# End Cap For Robou Workbench



## Mosterofnone (Feb 6, 2013)

I am trying to join an end cap to a 4inch thick robou workbench. I need to add this for my wagon vise. I have ran the end cap on a joiner, but am having problems getting the end of the bench flat since it is so thick. I have tried cutting half way though the end of the bench with my skill saw and fence jig, and then using a pattern router bit to match the other side, but the two pieces still have gaps when I lag bolt them together. Any suggestions would be great!


----------



## pjones46 (Mar 1, 2011)

How about using an electric hand plane?


----------



## rwe2156 (May 7, 2014)

I had the same problem on mine. I ended up by scribing a line across the top, cutting just shy with my circ saw, finishing with hand saw, then planing the end grain to the scribe line, checking for square the whole time.

I used a low angle jack plane. It was a lot of work, but came out nice. Also, when I lag bolted the encaps I found any slight imperfections were eliminated, but it still needs to be real close.
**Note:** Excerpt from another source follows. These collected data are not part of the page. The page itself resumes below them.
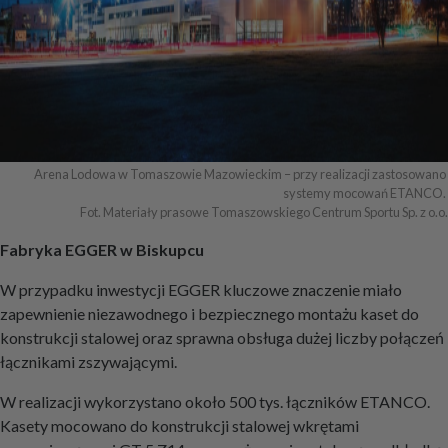
Arena Lodowa w Tomaszowie Mazowieckim – przy realizacji zastosowano 
systemy mocowań ETANCO. 

Fot. Materiały prasowe Tomaszowskiego Centrum Sportu Sp. z o.o.
Fabryka EGGER w Biskupcu
W przypadku inwestycji EGGER kluczowe znaczenie miało
zapewnienie niezawodnego i bezpiecznego montażu kaset do
konstrukcji stalowej oraz sprawna obsługa dużej liczby połączeń
łącznikami zszywającymi.
W realizacji wykorzystano około 500 tys. łączników ETANCO.
Kasety mocowano do konstrukcji stalowej wkrętami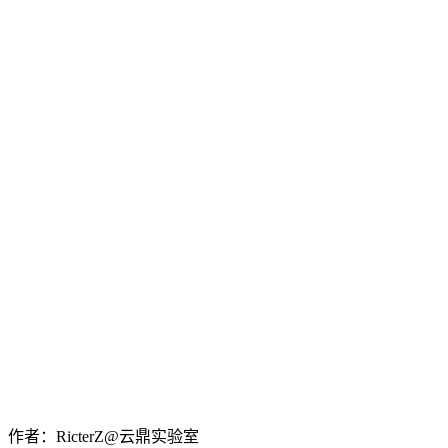
作者：RicterZ@云鼎实验室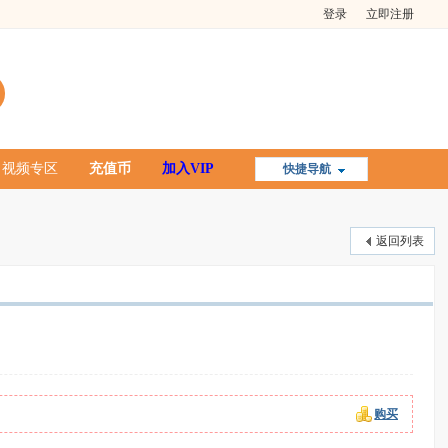
登录
立即注册
视频专区
充值币
加入VIP
快捷导航
返回列表
购买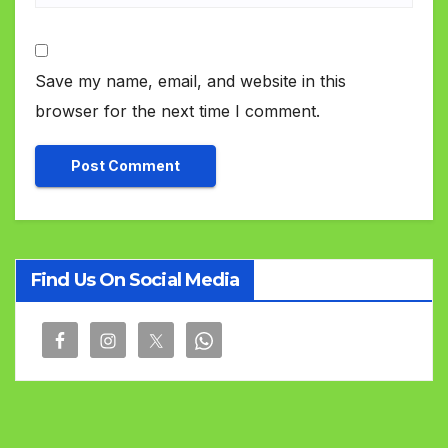
Save my name, email, and website in this
browser for the next time I comment.
Find Us On Social Media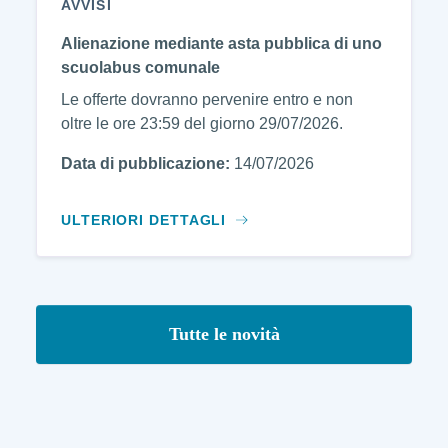
AVVISI
Alienazione mediante asta pubblica di uno
scuolabus comunale
Le offerte dovranno pervenire entro e non
oltre le ore 23:59 del giorno 29/07/2026.
Data di pubblicazione:
14/07/2026
ULTERIORI DETTAGLI
Tutte le novità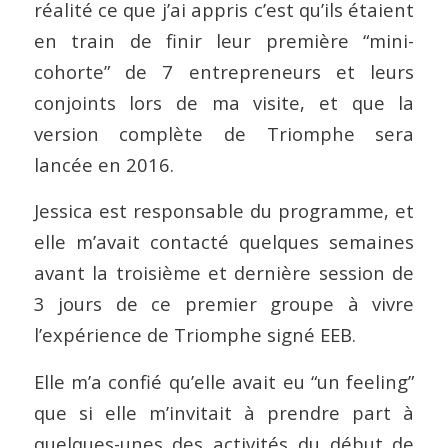
réalité ce que j’ai appris c’est qu’ils étaient
en train de finir leur première “mini-
cohorte” de 7 entrepreneurs et leurs
conjoints lors de ma visite, et que la
version complète de Triomphe sera
lancée en 2016.
Jessica est responsable du programme, et
elle m’avait contacté quelques semaines
avant la troisième et dernière session de
3 jours de ce premier groupe à vivre
l’expérience de Triomphe signé EEB.
Elle m’a confié qu’elle avait eu “un feeling”
que si elle m’invitait à prendre part à
quelques-unes des activités du début de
Main thing I found was make sure the depth is square to top.

I suppose you could handplane an inch or so deep to the scribe line, check with a straight edge and then follow with a pattern bit. The other alternative is use it as an excuse to buy a really nice track saw ;-)

You can also hand plane the end cap to match any imperfections to the top, but I would think this would be extremely frustrating on a timber of this thickness.

I can't imaging using an electric hand plane I put those in the same category as a belt sander - project destroyers.


----------